ECT Treatment for Two Cases of Dementia-Related Pathological Yelling

To the Editor: Current guidelines support the use of ECT in individuals with mood disorders unresponsive to pharmacologic treatments. 1 Recently, ECT has been identified as an effective intervention for medication refractory verbal and physical agitation in patients with dementia, developmental disability, and traumatic brain injury. 2 , 3 Behavioral dyscontrol presenting as verbal agitation (inappropriate vocalizations or chronic hollering unexplained by other causes) is a common and troublesome dementia-related condition and is difficult to manage in a long-term care setting. 4 Among patients demonstrating extensive episodes of verbal agitation secondary to dementia or other underlying illnesses (namely major depression or bipolar mania), the primary intervention after the failure of nonpharmacological measures is the judicious use of evidence-based medications. 5 ECT use is generally reserved for refractory circumstances or when medications are poorly tolerated. 6 We report two cases of successful use of ECT for patients with dementia who demonstrated severe verbal agitation and presented no known previous history of major depressive or mood disorders.

Case 1

Ms. A is an 88-year-old woman with no previous psychiatric admissions and a 6-year history of probable Alzheimer’s disease dementia and Parkinson’s disease. She was transferred to the medical psychiatry unit from a nursing facility for treatment of behavioral dyscontrol. She exhibited 2 months of increasing verbal agitation in the form of screaming, hollering obscenities, and palilalia. Her screaming periods would last over 45 minutes, several times daily, and she was unresponsive to comfort measures or reassurance. Two months prior to admission she was treated with risperidone and then quetiapine with no improvement. A trial of escitalopram was ineffective. Subsequent trials of olanzapine and divalproex were similarly ineffective.

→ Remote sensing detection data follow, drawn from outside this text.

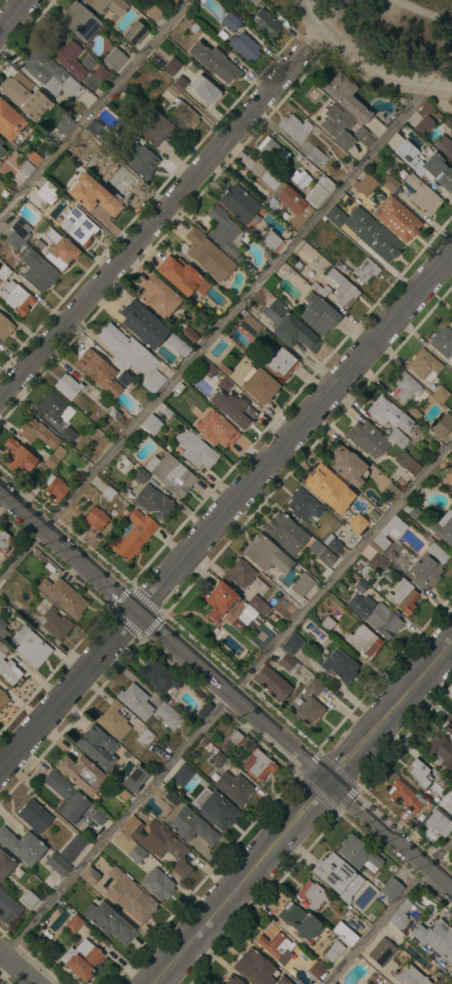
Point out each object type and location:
building: (270, 0)
building: (173, 1)
building: (107, 5)
building: (154, 13)
road: (12, 14)
building: (79, 21)
building: (231, 22)
building: (265, 23)
building: (134, 33)
building: (244, 46)
building: (68, 56)
building: (115, 59)
building: (213, 62)
building: (171, 67)
road: (361, 68)
building: (101, 73)
building: (50, 74)
building: (204, 90)
building: (24, 96)
road: (99, 110)
building: (357, 110)
building: (183, 114)
building: (451, 118)
building: (9, 122)
building: (64, 124)
building: (154, 125)
building: (424, 126)
building: (295, 128)
building: (96, 131)
building: (124, 131)
building: (364, 136)
building: (1, 142)
building: (445, 147)
building: (271, 148)
building: (1, 151)
building: (107, 156)
building: (316, 156)
building: (139, 160)
building: (425, 164)
building: (26, 169)
building: (300, 178)
building: (119, 184)
building: (390, 184)
building: (364, 185)
building: (318, 190)
building: (46, 192)
building: (92, 195)
building: (422, 195)
building: (285, 198)
building: (238, 203)
building: (335, 216)
road: (159, 218)
building: (396, 218)
building: (80, 227)
building: (225, 232)
building: (18, 233)
building: (373, 235)
building: (270, 240)
building: (59, 249)
building: (208, 255)
building: (38, 271)
building: (366, 271)
building: (4, 272)
building: (179, 274)
building: (321, 289)
building: (343, 289)
building: (158, 296)
building: (17, 300)
building: (318, 314)
building: (450, 321)
building: (143, 325)
building: (249, 325)
building: (5, 327)
building: (289, 327)
road: (218, 330)
building: (188, 335)
building: (442, 341)
building: (179, 344)
building: (127, 350)
building: (279, 362)
building: (425, 365)
building: (96, 368)
building: (231, 374)
building: (122, 380)
building: (153, 381)
building: (260, 381)
building: (224, 384)
building: (68, 386)
building: (407, 387)
building: (441, 394)
building: (54, 408)
building: (234, 408)
building: (389, 413)
building: (152, 424)
building: (442, 426)
building: (216, 429)
building: (68, 434)
building: (398, 438)
building: (367, 439)
building: (42, 440)
building: (195, 449)
building: (17, 456)
building: (407, 463)
building: (348, 465)
building: (171, 474)
building: (141, 475)
building: (32, 485)
building: (54, 487)
building: (328, 488)
building: (451, 489)
building: (390, 492)
building: (109, 493)
building: (154, 502)
building: (303, 505)
road: (225, 510)
building: (412, 511)
building: (96, 518)
building: (357, 523)
building: (444, 527)
building: (285, 533)
building: (135, 534)
building: (380, 535)
building: (4, 542)
building: (333, 542)
building: (321, 553)
building: (266, 554)
building: (378, 563)
building: (428, 566)
building: (244, 576)
building: (302, 585)
building: (360, 586)
building: (9, 588)
building: (63, 597)
building: (403, 597)
building: (219, 600)
building: (259, 605)
building: (375, 615)
building: (55, 623)
building: (328, 623)
building: (2, 629)
building: (364, 640)
building: (292, 644)
building: (30, 646)
building: (288, 663)
building: (339, 665)
building: (8, 667)
building: (159, 677)
building: (272, 683)
building: (314, 686)
road: (226, 689)
building: (2, 698)
building: (136, 701)
road: (226, 702)
building: (307, 709)
building: (202, 711)
building: (169, 716)
building: (113, 721)
building: (448, 724)
building: (145, 737)
building: (97, 746)
building: (440, 751)
building: (218, 758)
building: (258, 764)
building: (418, 773)
building: (81, 774)
building: (180, 774)
building: (135, 777)
building: (440, 784)
building: (234, 788)
building: (405, 796)
building: (67, 797)
road: (303, 812)
building: (226, 813)
building: (35, 816)
building: (99, 817)
building: (436, 821)
building: (192, 826)
building: (159, 844)
building: (22, 846)
building: (73, 847)
building: (137, 854)
building: (358, 854)
building: (5, 864)
building: (57, 864)
building: (89, 876)
building: (338, 876)
building: (158, 884)
building: (392, 889)
building: (313, 894)
building: (129, 895)
building: (29, 899)
building: (9, 909)
road: (389, 912)
building: (400, 914)
building: (109, 922)
building: (300, 922)
building: (74, 924)
building: (345, 933)
building: (436, 939)
building: (277, 946)
building: (333, 951)
building: (382, 951)
building: (83, 959)
building: (255, 967)
road: (17, 968)
building: (316, 969)
building: (410, 976)
building: (232, 980)
building: (284, 980)
building: (218, 983)
building: (335, 983)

Her medications on admission included those previously mentioned as well as spironolactone, ranitidine, oxycodone, lorazepam, memantine, and carbidopa/ L -dopa (sinemet). Her neurocognitive evaluation on admission was noteworthy for signs of global cognitive impairment secondary to cortical degenerative dementia. Parkinsonian symptoms were evident. She did not demonstrate evidence of pain and all laboratory work was within normal limits. A brain CT indicated diffuse cortical volume loss with secondary ventricular enlargement.

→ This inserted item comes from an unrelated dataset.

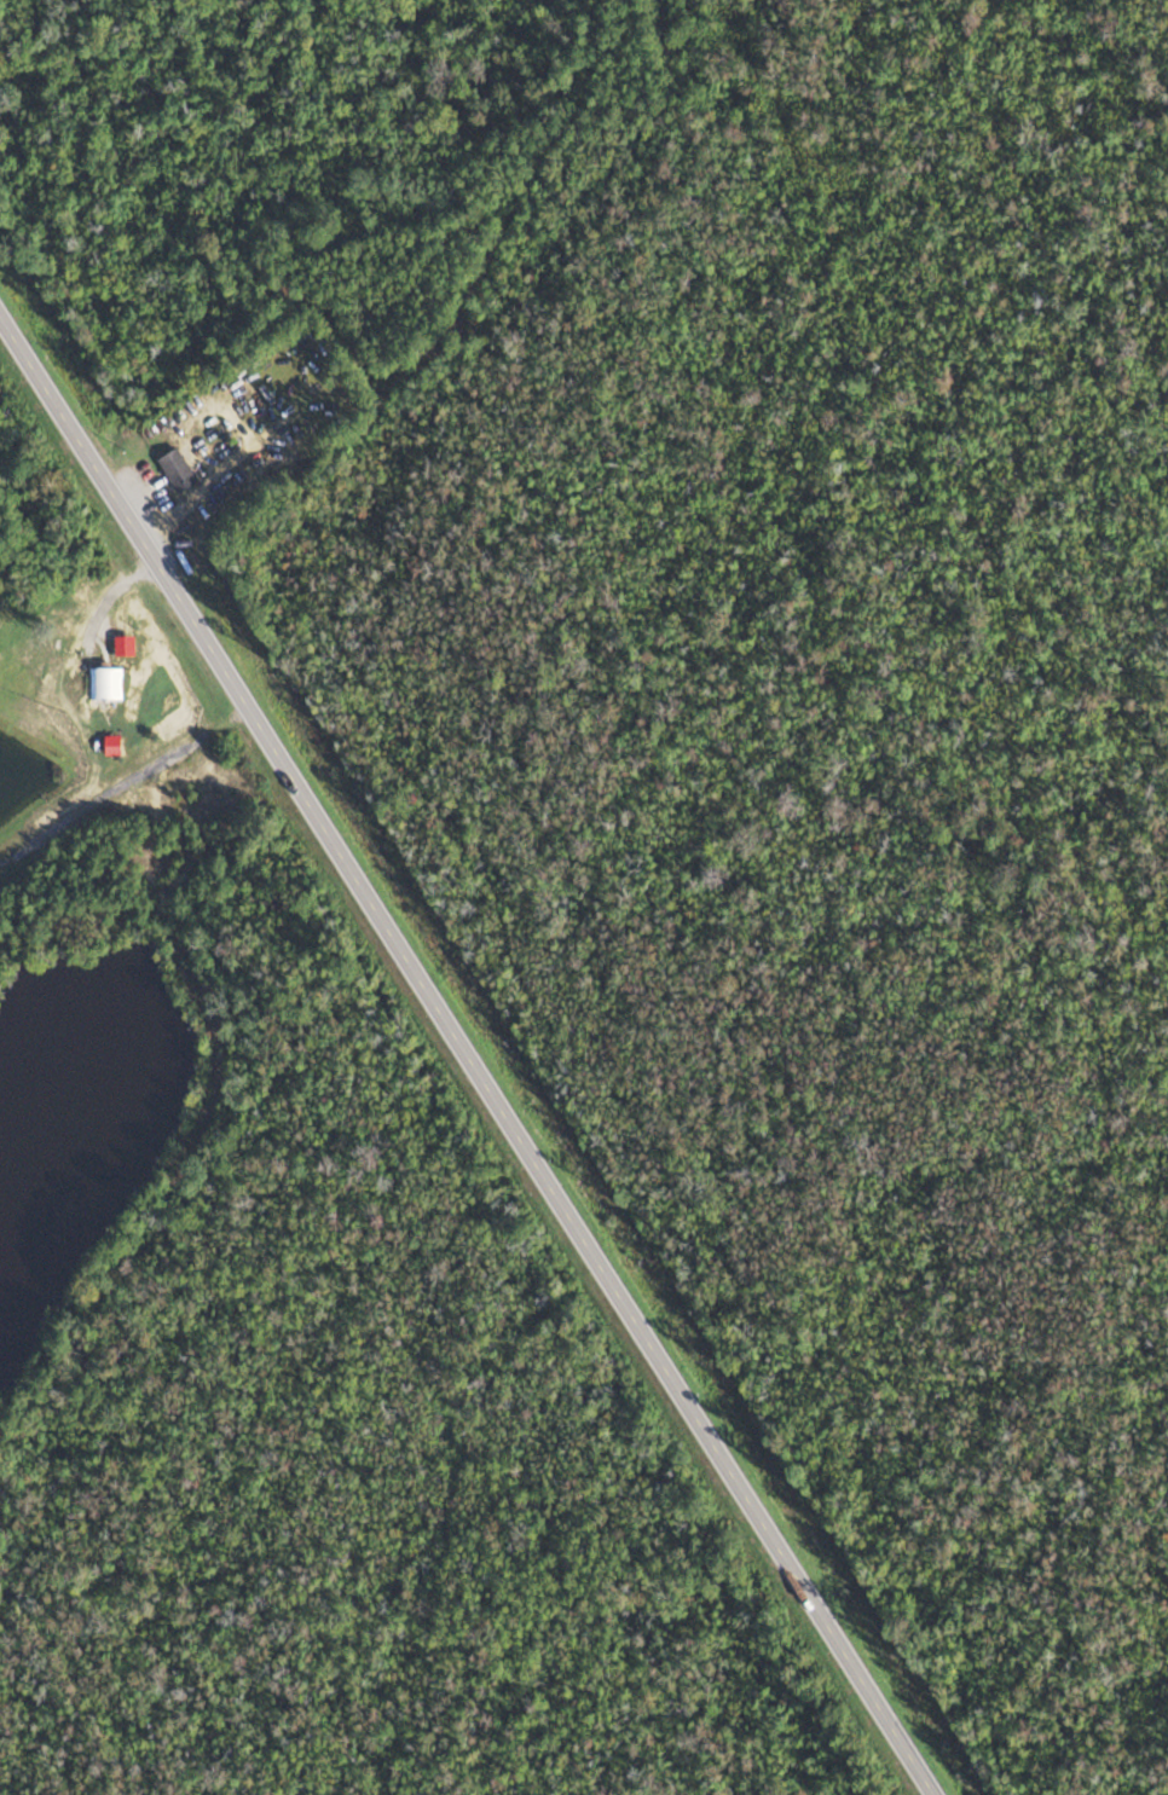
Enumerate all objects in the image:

ECT treatment for her behavioral dyscontrol was started. She underwent 11 treatments with bilateral lead placement. Seizure durations lasted up to 84 seconds. The staff noticed marked changes in her verbal behavior by the second ECT treatment when she looked at a peer and spoke in grammatically correct sentences at a normal volume. She began to socialize with visitors without verbal agitation. Her parkinsonian symptoms were not diminished by ECT.

Case 2

Ms. B is an 80-year-old single woman with no previous psychiatric admissions and a history of congestive heart failure, hypertension, renal failure, osteoarthritis, hypothyroidism, and developmental disability secondary to congenital hydrocephalus. She was transferred to the medical psychiatry unit from her group home for a several-week history of yelling and screaming with no known precipitants. She became increasingly agitated prior to admission by screaming, spitting, and occasionally striking at staff. Providing comfort measures and redirection were unsuccessful. Trials of haloperidol and thioridazine were ineffective. When her verbal agitation escalated to the point of disrupting the group home environment, she was referred for admission.

On admission, the patient was alert, groaning, and attempting to hit staff. Her speech was loud, disarticulate, and notable for a fluent aphasia. She would repetitively yell “get out.” Her medications upon admission included ranitidine, levothyroxine, sertraline, and thioridazine. Laboratory results were within normal limits and a brain CT revealed microcephaly, asymmetrically enlarged ventricles, and dilated left frontal and right occipital horns of the lateral ventricles, which was consistent with prior studies.

She was tapered off thioridazine and sertraline and received five ECT treatments with bilateral lead placement. Seizure durations were up to 56 seconds. Ms. B returned to baseline, becoming cooperative and pleasant with staff, and tolerated visits from her sister, stating that she wanted to “go home.” She began to respond to her name and nod in response to questions with no evidence of verbal agitation or verbal aggression.

Conclusion

In these two cases, ECT was successful when multiple pharmacological interventions failed. The treatments were well tolerated and led to marked improvement in quality of life for these two patients. They were discharged to their respective facilities without the need for daily psychotropic medications and they were both referred for maintenance ECT.

Discerning the etiology of verbal agitation in the setting of advanced dementia is difficult because chronic verbal agitation may be the result of psychosis, mania, an agitated depression, physical discomfort, or disinhibition. ECT is rarely considered as an intervention for severe, refractory behavioral dyscontrol in patients with dementia though its use is considered safe, with fewer potential side effects, and more cost-effective than psychopharmacology alone. 7 , 8 It is our impression that ECT be considered earlier rather than later in the course of treating verbal agitation in elderly patients with dementia who do not respond adequately to environmental, behavioral, or pharmacologic measures.